(What to do): Rewrite the listing below with every "photograph" switched to "image" and nothing else altered. Leave the pictures out of your answer.

(Supplied information):
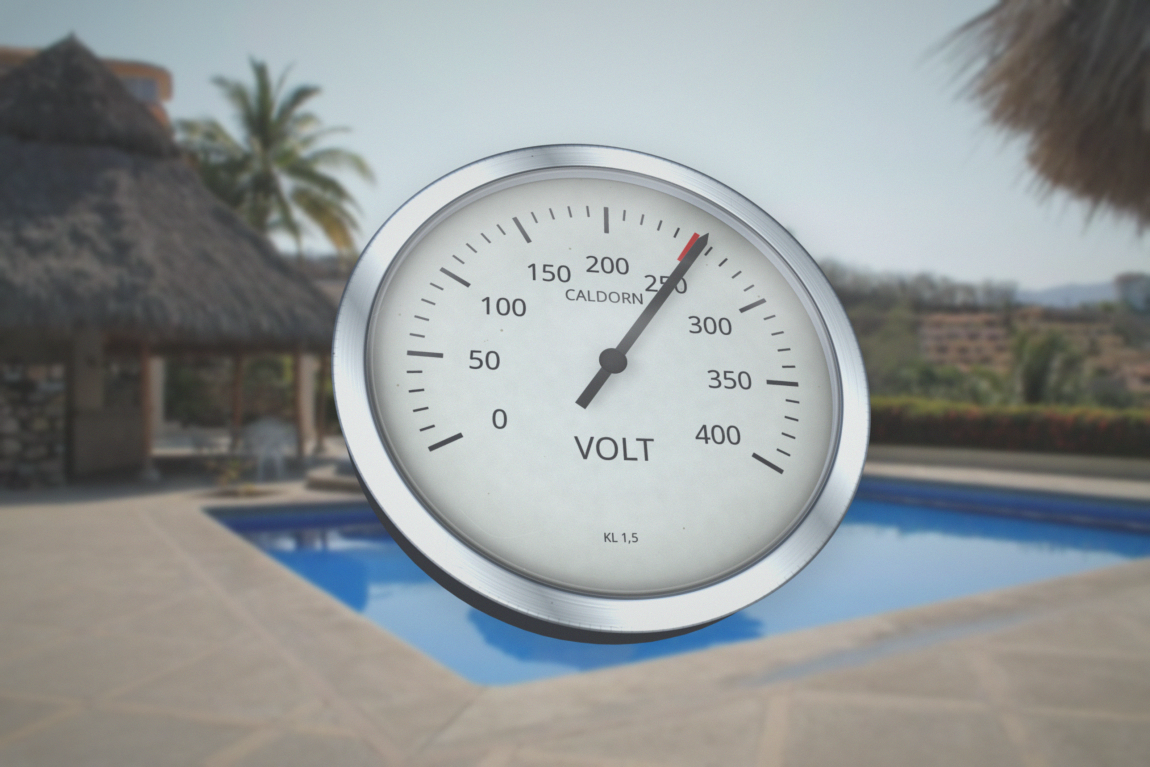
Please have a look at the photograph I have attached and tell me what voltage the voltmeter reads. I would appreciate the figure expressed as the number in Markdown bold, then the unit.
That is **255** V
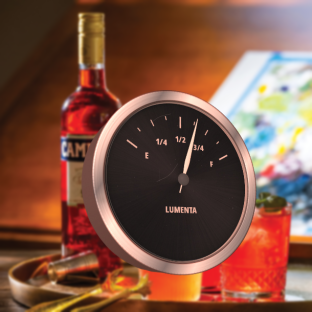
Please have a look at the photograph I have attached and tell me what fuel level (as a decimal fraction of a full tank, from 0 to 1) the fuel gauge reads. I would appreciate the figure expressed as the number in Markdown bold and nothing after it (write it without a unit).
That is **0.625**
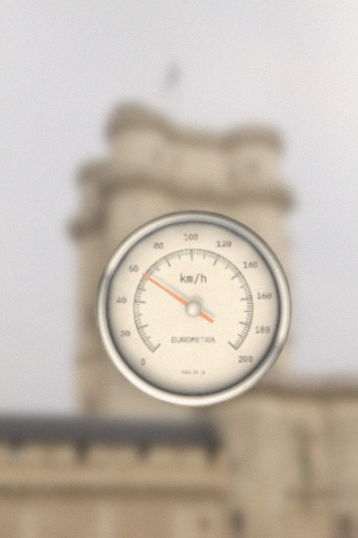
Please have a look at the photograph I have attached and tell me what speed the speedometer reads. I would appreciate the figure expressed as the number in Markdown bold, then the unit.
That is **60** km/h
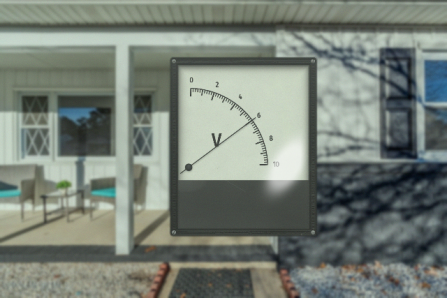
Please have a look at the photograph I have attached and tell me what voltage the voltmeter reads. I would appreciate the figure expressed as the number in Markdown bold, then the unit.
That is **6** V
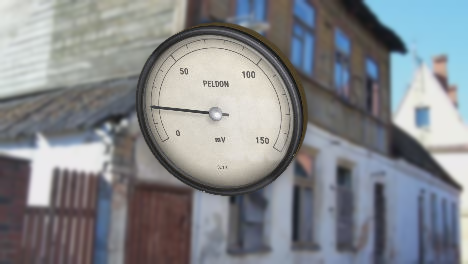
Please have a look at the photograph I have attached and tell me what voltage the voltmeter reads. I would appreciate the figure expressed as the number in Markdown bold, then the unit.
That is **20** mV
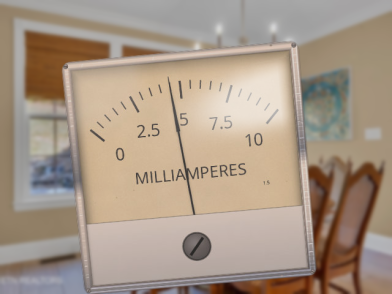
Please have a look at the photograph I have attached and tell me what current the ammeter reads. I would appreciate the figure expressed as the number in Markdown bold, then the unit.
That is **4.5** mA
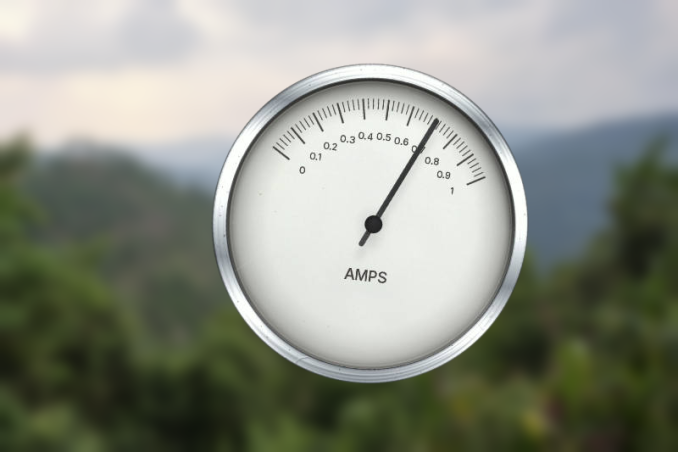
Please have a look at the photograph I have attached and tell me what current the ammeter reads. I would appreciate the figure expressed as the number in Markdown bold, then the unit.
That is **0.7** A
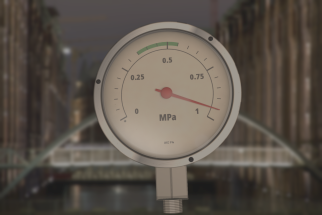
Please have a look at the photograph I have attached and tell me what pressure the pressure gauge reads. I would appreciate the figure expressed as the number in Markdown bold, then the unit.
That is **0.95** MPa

(Result):
Please have a look at the image I have attached and tell me what voltage the voltmeter reads. I would appreciate the figure expressed as the number in Markdown bold, then the unit.
That is **255** V
Please have a look at the image I have attached and tell me what fuel level (as a decimal fraction of a full tank, from 0 to 1) the fuel gauge reads. I would appreciate the figure expressed as the number in Markdown bold and nothing after it (write it without a unit).
That is **0.625**
Please have a look at the image I have attached and tell me what speed the speedometer reads. I would appreciate the figure expressed as the number in Markdown bold, then the unit.
That is **60** km/h
Please have a look at the image I have attached and tell me what voltage the voltmeter reads. I would appreciate the figure expressed as the number in Markdown bold, then the unit.
That is **6** V
Please have a look at the image I have attached and tell me what voltage the voltmeter reads. I would appreciate the figure expressed as the number in Markdown bold, then the unit.
That is **20** mV
Please have a look at the image I have attached and tell me what current the ammeter reads. I would appreciate the figure expressed as the number in Markdown bold, then the unit.
That is **4.5** mA
Please have a look at the image I have attached and tell me what current the ammeter reads. I would appreciate the figure expressed as the number in Markdown bold, then the unit.
That is **0.7** A
Please have a look at the image I have attached and tell me what pressure the pressure gauge reads. I would appreciate the figure expressed as the number in Markdown bold, then the unit.
That is **0.95** MPa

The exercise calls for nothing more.